India’s push to digitize has seen its economy undergo massive changes, but that presents a multitrillion-dollar investment opportunity as both tax compliance and access to credit increase, according to Morgan Stanley.
Prime Minister Narendra Modi’s push to digitize the Indian economy has seen the introduction of Aadhaar — a unique identification number based on biometric information issued to residents of India — and attempts to reduce dependency on physical cash, although last November’s surprise demonetization drive caused plenty of disruption.
Still, as the Indian economy returns to a sense of normalcy, the country could be set to reap the benefits of those reforms.
“The good thing with digitization, apart from bringing more cash into the economy … is credit,” Anil Agarwal, head of Asian financial research at Morgan Stanley, told CNBC on the sidelines of the bank’s Asia Pacific Summit in Singapore.
India’s problem, Agarwal explained, was that most lending that occurred in the formal sector went to large corporations or mortgages as banks did not have access to data on individuals or small and medium enterprises (SMEs) that wanted to take out loans.
As the adoption of digitization improves, tracking the credit history of individuals or SMEs is expected to become simpler and that’s likely to give a boost to the economy.
“[T]hat will allow banks to be able to lend much more effectively, so the credit will flow to the right part of the economy,” Agarwal said.

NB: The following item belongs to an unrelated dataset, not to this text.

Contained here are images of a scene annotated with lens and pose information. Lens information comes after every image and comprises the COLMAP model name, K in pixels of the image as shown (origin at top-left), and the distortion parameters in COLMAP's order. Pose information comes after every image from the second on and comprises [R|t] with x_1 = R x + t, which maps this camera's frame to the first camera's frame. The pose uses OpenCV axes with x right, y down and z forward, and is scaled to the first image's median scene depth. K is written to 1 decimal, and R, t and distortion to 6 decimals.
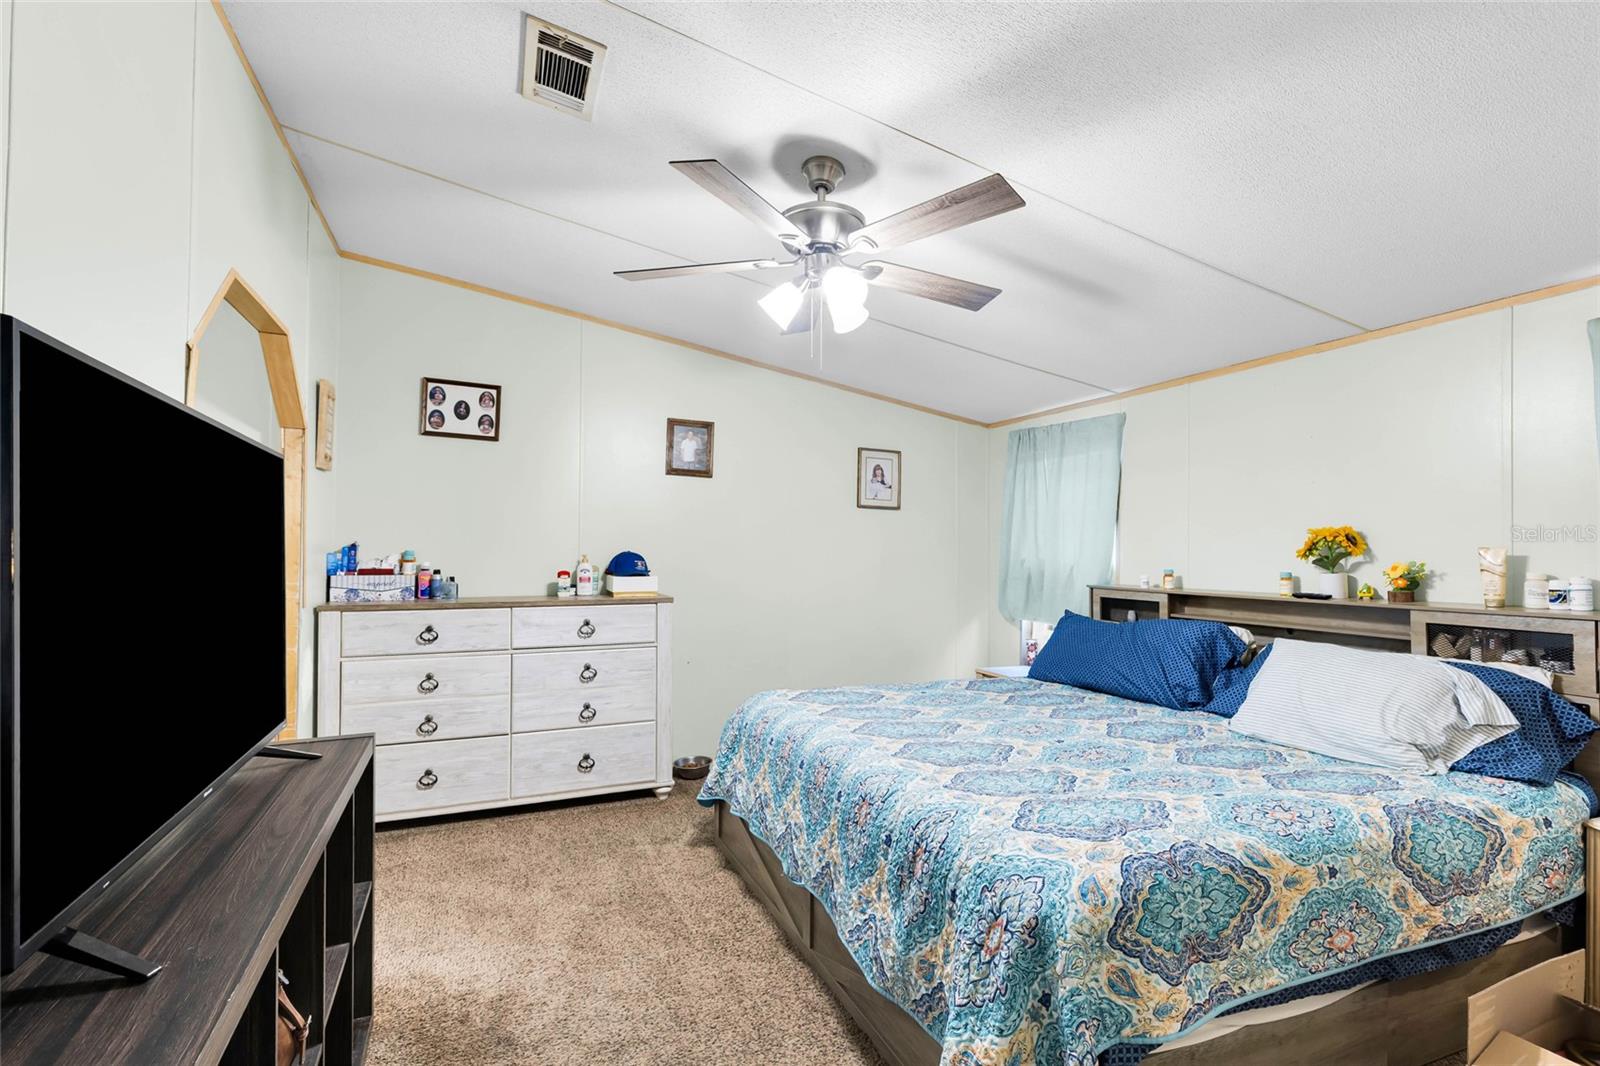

“Our view is that that creates employment opportunities, that increases GDP per year by about 50 to 75 basis points, so GDP growth [on a] real basis is 7.1 percent, nominal is around 11 percent. That means economy and markets can do very well,” he added.
Morgan Stanley forecasts India’s GDP to reach $6 trillion in 2027 as a result of its digitization drive. That would make India the third-largest economy in the world, behind the U.S. and China, which recorded $18.5 trillion and $11.2 trillion in GDP, respectively, last year.
Digitization also paves the ways for the country’s equity market to become one of the world’s five largest, with a market capitalization of $6.1 trillion.
The bank isn’t the only one optimistic about the impact of Modi’s reforms on the country either.
India’s sovereign rating was upgraded by Moody’s Investors Service for the first time in 14 years to Baa2 from Baa3 on Friday. “The decision to upgrade the ratings is underpinned by Moody’s expectation that continued progress on economic and institutional reforms will, over time, enhance India’s high growth potential,” Moody’s said.
The rating agency highlighted the new Goods and Services Tax as a measure that will “promote productivity,” and it noted that the Aadhaar system and demonetization helped to “reduce informality in the economy.”
Nevertheless, Agarwal acknowledged that it could take some time for those in India’s massive informal economy to adopt digitization.
“It will take some time because it is a material change in habits, material change of business model … but I think over the next 12 to 18 months, by fiscal 2019 or early 2020, I think you’ll start seeing those changes,” he said.